(Task instructions)
Everything from the line containing "aus mitbekommt, wie" down to the last line of the entries below must be transcribed exactly, and nothing else.

(Input)

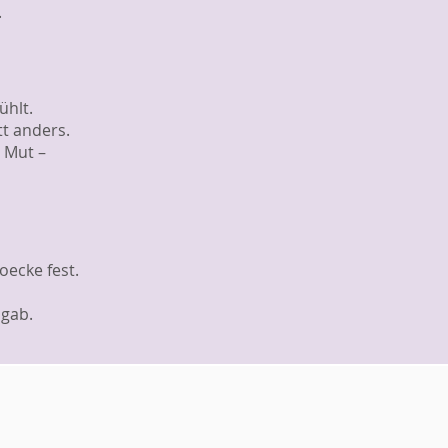
.
ühlt.
t anders.
d Mut –
oecke fest.
 gab.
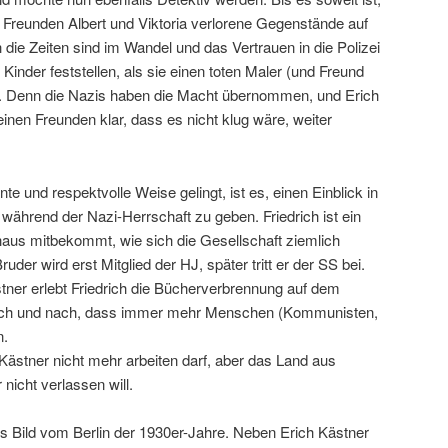
Freunden Albert und Viktoria verlorene Gegenstände auf
h die Zeiten sind im Wandel und das Vertrauen in die Polizei
Kinder feststellen, als sie einen toten Maler (und Freund
n. Denn die Nazis haben die Macht übernommen, und Erich
inen Freunden klar, dass es nicht klug wäre, weiter
e und respektvolle Weise gelingt, ist es, einen Einblick in
während der Nazi-Herrschaft zu geben. Friedrich ist ein
aus mitbekommt, wie sich die Gesellschaft ziemlich
uder wird erst Mitglied der HJ, später tritt er der SS bei.
tner erlebt Friedrich die Bücherverbrennung auf dem
nach und nach, dass immer mehr Menschen (Kommunisten,
n.
stner nicht mehr arbeiten darf, aber das Land aus
 nicht verlassen will.
es Bild vom Berlin der 1930er-Jahre. Neben Erich Kästner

(Exercise solution)
aus mitbekommt, wie sich die Gesellschaft ziemlich
uder wird erst Mitglied der HJ, später tritt er der SS bei.
tner erlebt Friedrich die Bücherverbrennung auf dem
nach und nach, dass immer mehr Menschen (Kommunisten,
n.
stner nicht mehr arbeiten darf, aber das Land aus
 nicht verlassen will.
es Bild vom Berlin der 1930er-Jahre. Neben Erich Kästner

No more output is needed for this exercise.